Создать идеальный, совокупный, типичный образ такого рода чрезвычайно трудно.
Природу этой трудности можно понять на примере частушки. Подлинную частушку, как правило, легко отличить от частушки-имитации, от частушки, сочиненной единолично даже талантливым, чутким к народной песне поэтом.
Народная частушка от момента своего случайного создания до конечной, алмазнограненой формы проходит длинный путь стихийной редактуры, и на этом полном приключений и превращений пути она в одно и то же время и обезличивается, и выправляется, обогащается, украшается коллективным народным миросознанием.
Редкому гению по плечу равняться с безупречными образцами народного искусства. К таким редким гениям принадлежал Пушкин. Передавая Киреевскому пачку записанных песен, он сказал: «Когда-нибудь от нечего делать разберите-ка, которые поет народ и которые смастерил я сам». И тончайший знаток народного творчества Киреевский не мог разрешить эту задачу.

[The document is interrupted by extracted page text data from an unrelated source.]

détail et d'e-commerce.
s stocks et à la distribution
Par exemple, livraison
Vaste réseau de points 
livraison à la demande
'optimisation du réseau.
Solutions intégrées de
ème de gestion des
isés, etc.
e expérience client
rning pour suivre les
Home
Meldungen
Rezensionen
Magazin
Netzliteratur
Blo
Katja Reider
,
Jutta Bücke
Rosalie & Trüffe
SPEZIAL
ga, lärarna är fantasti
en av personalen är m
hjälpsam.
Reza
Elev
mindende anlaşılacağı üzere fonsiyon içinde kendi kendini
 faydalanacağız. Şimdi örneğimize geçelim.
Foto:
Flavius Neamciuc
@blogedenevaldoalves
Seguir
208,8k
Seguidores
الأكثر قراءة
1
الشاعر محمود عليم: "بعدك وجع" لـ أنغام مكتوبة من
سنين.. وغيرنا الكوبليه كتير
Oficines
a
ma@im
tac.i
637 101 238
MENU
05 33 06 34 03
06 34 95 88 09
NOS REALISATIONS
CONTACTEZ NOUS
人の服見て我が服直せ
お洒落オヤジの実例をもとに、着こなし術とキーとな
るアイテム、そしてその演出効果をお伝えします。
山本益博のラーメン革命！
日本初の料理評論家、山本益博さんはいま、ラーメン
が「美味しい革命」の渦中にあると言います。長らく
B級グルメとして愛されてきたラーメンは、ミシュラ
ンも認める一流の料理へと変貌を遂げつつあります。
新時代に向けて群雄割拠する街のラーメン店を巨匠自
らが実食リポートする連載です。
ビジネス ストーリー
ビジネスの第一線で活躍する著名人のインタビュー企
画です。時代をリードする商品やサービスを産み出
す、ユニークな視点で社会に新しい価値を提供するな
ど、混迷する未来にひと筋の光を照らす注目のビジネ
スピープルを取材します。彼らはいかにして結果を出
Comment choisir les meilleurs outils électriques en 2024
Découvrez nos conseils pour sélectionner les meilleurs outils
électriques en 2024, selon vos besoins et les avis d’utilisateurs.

По поводу самого Киреевского имеется замечательный отзыв исследователя: «Подавив в себе, так рано, последние остатки индивидуальности, он стал безличен, но вместе и удивительно целен, как воплощение народной стихии. Этой стихией были всецело пропитаны его чувства и его мысли. Он обладал, беспримерным чутьем народного, сильнее всего на свете любил русский народ и все, им созданное, истину и красоту понимал только в тех формах, какие придал им русский ум; и без сомнения, и чувствовал он и мыслил по-народному и даже в самом этом добровольном обезличении невольно следовал какому-то тайному закону русского национального духа».
Если бы не слово «безличен», этот отзыв подошел бы и к Бажову. Но Бажов, обладая тончайшим чутьем реальности, скрытой под покровом коллективной фантазии, был вовсе не безличен. Он был яркой и оригинальной личностью.
Тем удивительней представляется его способность доносить народный эпос до читателя, не разбавляя его своей индивидуальностью. Удивительно, что Бажов сумел сделать уральский сказ явлением литературы, что он бережно донес бесплотный образ «первого лица» сказа до читателя.
Все зто удивительно потому, что писательская работа существенно отличается от творчества сказителя. Сказитель, как бы вольно он ни относился к материалу, как бы ни играл с сюжетом, как бы ни украшал его цветами своей фантазии, в конце концов пересказывает слышанное.
Писатель подбирается к сказу с другой стороны — через парадные врата художественной литературы. Ему приходится сообразовываться с господствующим стилем, осваивать бродяжную профессию фольклориста, изучать старину, рыться в архивах, заводить карточки редких слов и речений, словом, проводить кропотливую работу и литератора и исследователя.
В сказах Бажова мы встретились с рассказчиком особенным. Этот рассказчик — и не автор, и не главное действующее лицо, и не второстепенное. Этот рассказчик — аноним.
Аноним здесь следует понимать не в смысле загадочности, а наоборот — в смысле всеобщей, типической отчетливости характера, доведенной до такой степени сверхиндивидуальности, когда своеобразные черты кажутся случайными и ненужными.
Рассказчик в сказе, «первое лицо», выступает как анонимная типичность.
Анонимность рассказчика, дающею о себе знать лишь манерой разговорного языка, особым каноном изложения, и является, по-моему, главным признаком настоящего, чистого сказа, отличающим его от бесчисленного количества сочинений, написанных от первого лица.
Упоминать об этом приходится потому, что часто к сказу относят самые различные литературные произведения — лишь бы повествование напоминало устную речь. Так, к сказам по инерции отнесли и обыкновенный, не очень выразительный рассказ из той же «Малахитовой шкатулки», в котором дедушка Слышко плачется о своей горемычной жизни («Тяжелая витушка»).
Вряд ли надо добавлять, что образы анонимного рассказчика в сказе бывают самые различите — и величавый, былинный рассказчик Бажова так же своеобразен, как сюжеты его уральских сказов.
Примечания
1. "Первый очерк серии отделен от последнего расстоянием почти в тридцать лет, и между "Хорем и Калинычем" и "Стучит!" (1874) прошла почти вся литературная деятельность Тургенева" (Л. Гроссман, 1919). Привожу мнение маститого исследователя только для того, чтобы показать, насколько некоторые молодые ученые страшатся удалиться от первоисточника даже в словесном оформлении материала.